Science is hard because it puts limits on the flights of fancy. Suddenly you can't ignore the FACT that intention appears to arise BEFORE conscious choices are made. That's troubling at a foundational level.

So it will always be ignored in these discussions because it is inconvenient and unhappy when one wants to take a flight of fancy.
^^^
Prediction: will die by their own hand within the next 10 years.
 
This has been explained to you too many times now. I will suggest you just read the reams of material I've already written directly to you on countless times.

Maybe you will actually answer a question of mine? Where does "wetness" reside in the quark?

Just answer it. If you can. If you can't then you have answered the question you asked me! (Get it yet?)
Mapping the location of electrical discharges in the brain and correlating them to certain human behaviors doesn't explain anything about consciousness or conscience, anymore than watching an apple fall from a tree explains gravity.

The wetness of water is an epistemological question, not an ontological question. Consciousness is qualitatively different from the wetness of water
 
No, Perry, but thanks for, once again, proving you never graduated from college.

One doesn't have to be a Buddhist to accept the wisdom of Buddhist writings. One doesn't have to be Muslim to accept the wisdom in Islamic writings. Similarly, one doesn't have to be a Christian to accept the wisdom written in the Gospels or other Biblical writings.

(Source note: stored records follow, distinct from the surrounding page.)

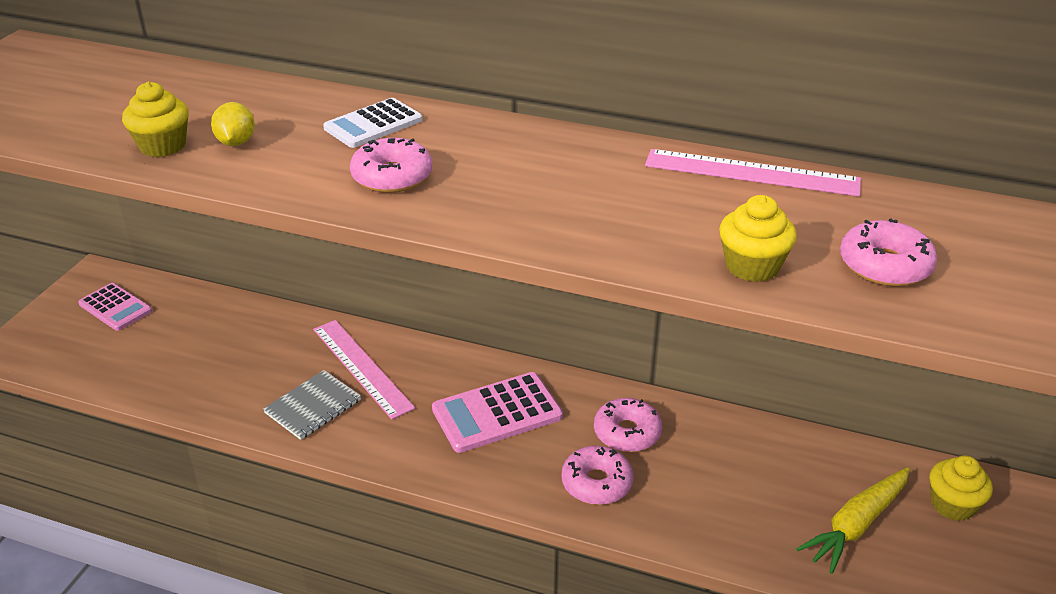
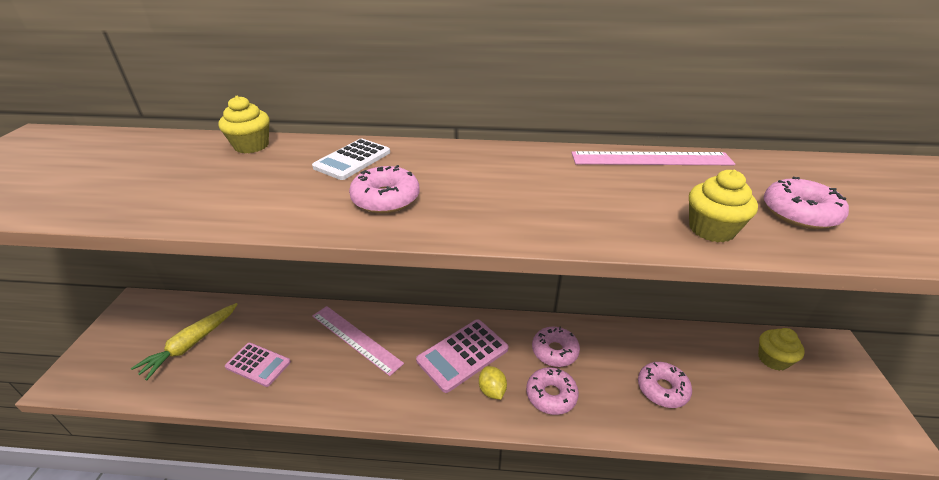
camera: 15 degrees left, 0 degrees up
(115, 307) = (153, 326): pink calculator -> pink calculator (258, 364)
(163, 146) = (170, 200): yellow cupcake -> yellow cupcake (251, 146)
(236, 142) = (239, 189): yellow lemon -> yellow lemon (492, 390)
(313, 406) = (327, 378): grey notebook -> none
(758, 507) = (662, 389): none -> pink donut
(856, 525) = (727, 388): yellow carrot -> yellow carrot (191, 344)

So you are saying that one can BELIEVE that the teachings of Jesus are at the heart of Western Morality but explicitly go AGAINST those teachings while discussing the importance of those teachings?

I think I can understand that.
 
The wetness of water is an epistemological question, not an ontological question. Consciousness is qualitatively different from the wetness of water

So you don't believe that water is wet? Interesting claim.

How about this one: Where does "heat" reside in the quark? Can something be hot? If so where in the quark is the heat component?
 
Where is the development of a physical brain expressed on the Thrymine molecule?

images
 
So you don't believe that water is wet?
The feeling of wetness is a subjective qualia our mind creates internally from sense data. Wetness is only epistemological knowledge. We have no idea what water molecules feel like to a bacteria, algae, rocks, or fish.

That is qualitatively and radically different from the phenomenology of consciousness.